PERAN PEREMPUAN DALAM RANAH PUBLIK

Di Indonesia sendiri, hak perempuan untuk mendapatkan pendidikan dan bekerja di ranah publik menjadi salah satu tolok ukur dari penerapan akan kesetaraan gender. Namun hal ini masih menghadapi rintangan yakni masih mengakar kuatnya pemikiran patriarki di masyarakat Indonesia.
Dalam artikel yang pernah saya baca (https://www.kompas.id/baca/utama/2019/12/27/tantangan-mewujudkan-kesetaraan-jender-semakin-berat/) diejawantahkan belum maksimalnya peran perempuan dalam sektor publik karena stigma di kalangan masyarakat masih menganggap bahwa urusan domestik adalah urusan perempuan karena itu adalah kodrat perempuan. (menurut pemahaman masyarakat bahwa kodrat perempuan adalah mengurus segala urusan domestik).
Masyarakat Indonesia terutama awam belum memahami perbedaan antara dimensi gender dan kodrat. Konsepsi laki-laki dan perempuan berdasarkan konstruksi masyarakat berdasarkan "peran" laki-laki dan perempuan dalam masyarakat. Dimana praktik yang kita jumpai peran perempuan kebanyakan pada urusan domestik sedangkan laki-laki pada urusan publik. Perempuan mengurus rumah, merawat anak, mengurus keperluan dan melayani suami. Sedangkan laki-laki perannya adalah bekerja di luar rumah dan terlibat dalam peran kemasyarakatan.

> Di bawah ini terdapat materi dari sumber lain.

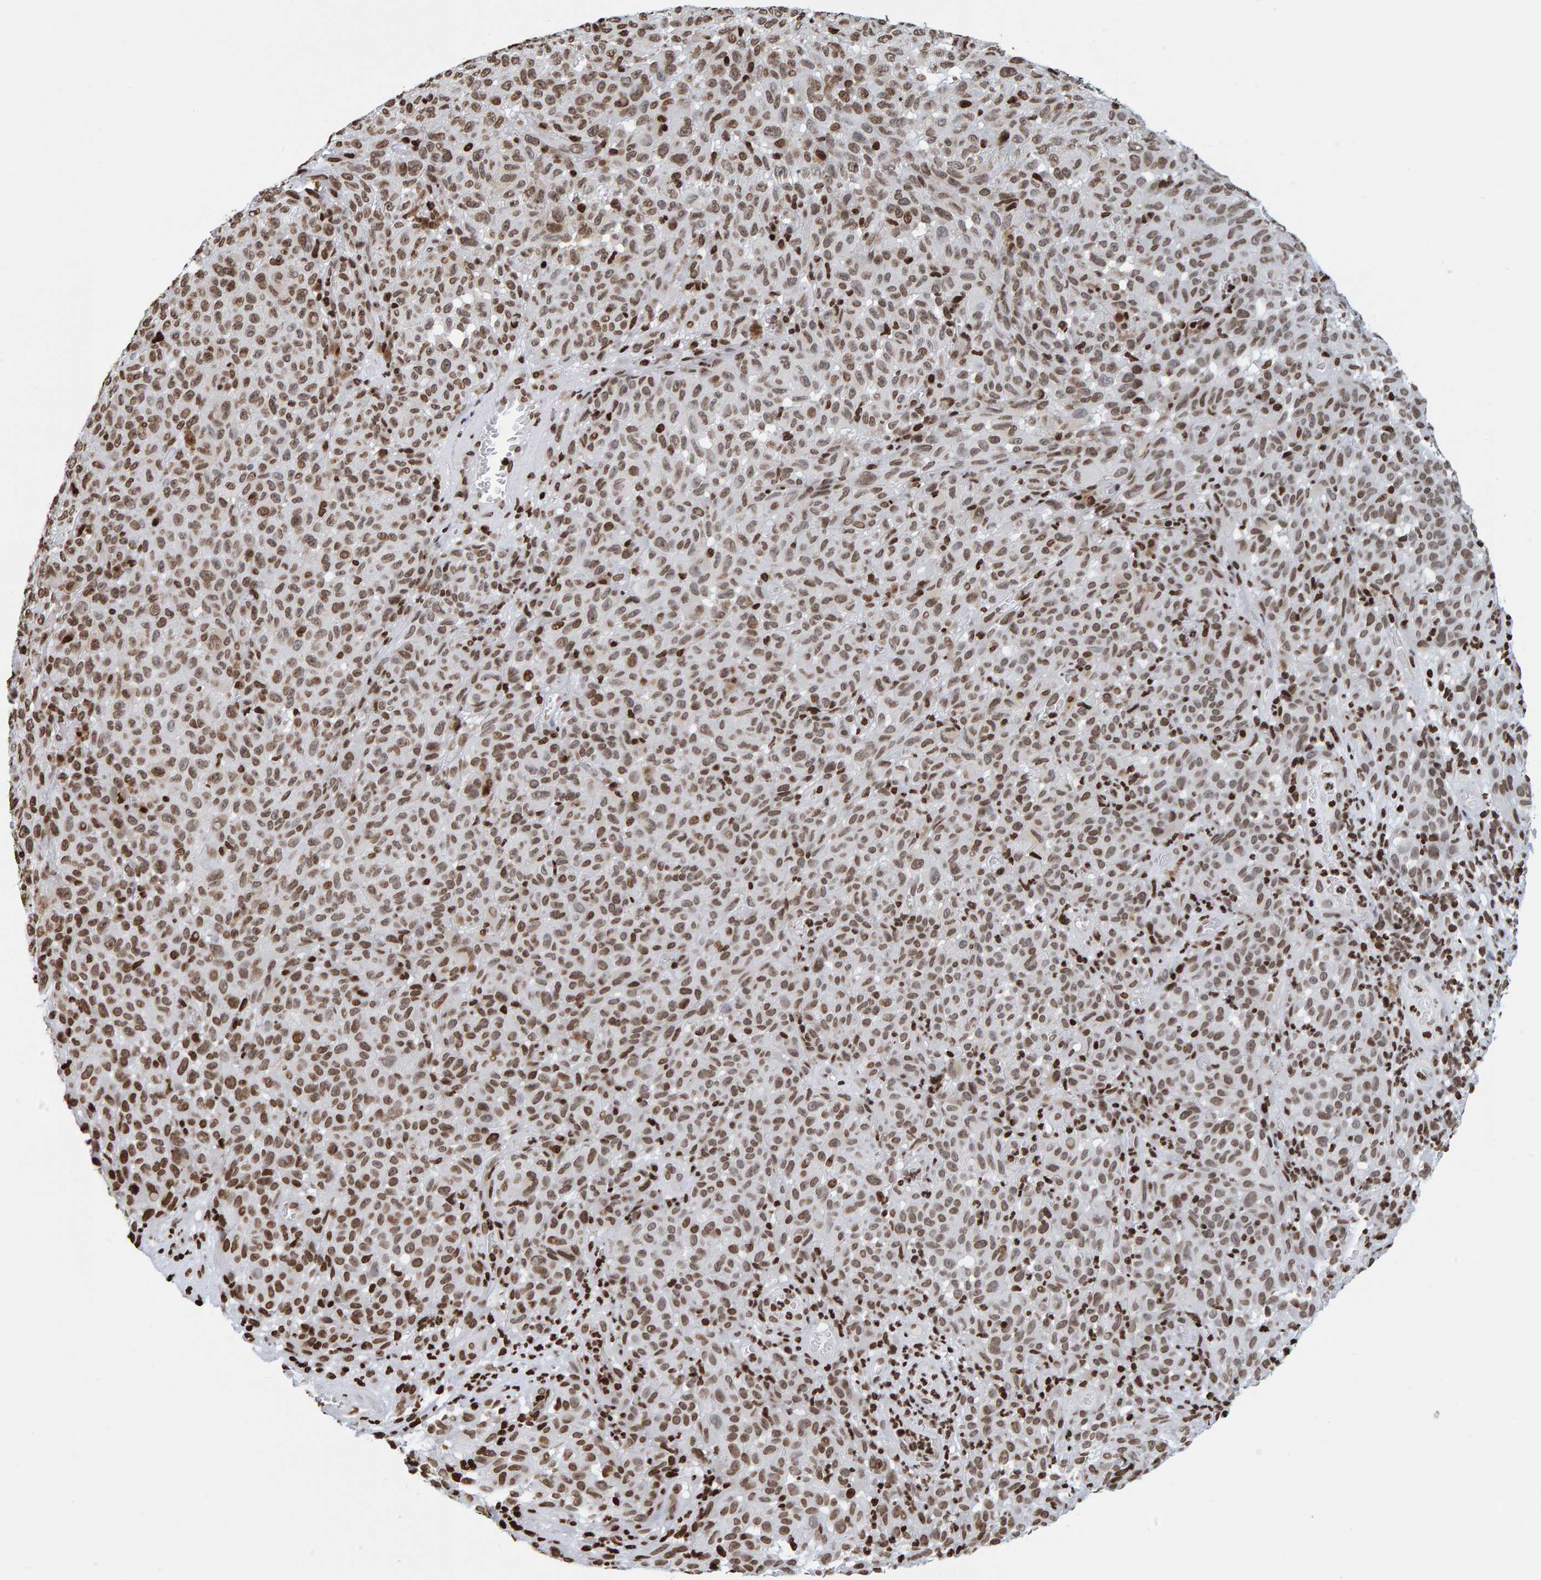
{"staining": {"intensity": "moderate", "quantity": ">75%", "location": "cytoplasmic/membranous,nuclear"}, "tissue": "melanoma", "cell_type": "Tumor cells", "image_type": "cancer", "snomed": [{"axis": "morphology", "description": "Malignant melanoma, NOS"}, {"axis": "topography", "description": "Skin"}], "caption": "Malignant melanoma stained with a brown dye reveals moderate cytoplasmic/membranous and nuclear positive positivity in about >75% of tumor cells.", "gene": "BRF2", "patient": {"sex": "female", "age": 82}}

Terkadang masih sering terjadi kesalah pahaman jika tuntutan para feminis akan kesetaraan dipahami sebagai persamaan, padahal kesetaraan berbeda dengan persamaan. Kesetaraan yang dimaksud adalah diberikannya akses yang sama bagi perempuan untuk dapat mengaktualisasikan dirinya dalam berbagai bidang dimana perempuan memiliki kapasitas dan kapabilitas yang sama atau bahkan lebih dari laki-laki. Ini yang perlu menjadi perhatian masyarakat dalam hal kesetaraan gender. Memang topik gender ini masih asing bagi masyarakat awam, tetapi praktik bias gender begitu erat dengan kehidupan keseharian masyarakat dimana perempuan masih diperlakukan sebagai warga kelas 2, urusannya hanya domestik (rumah, kasur dan dapur) tanpa memandang jika perempuan juga memiliki potensi. Meskipun perempuan mendapatkan akses pendidikan tetapi peran perempuan terkadang masih dibatasi oleh stigma tersebut. Praktik bias gender tersebut membatasi ruang gerak perempuan sehingga adanya ketimpangan dimensi gender di ranah publik.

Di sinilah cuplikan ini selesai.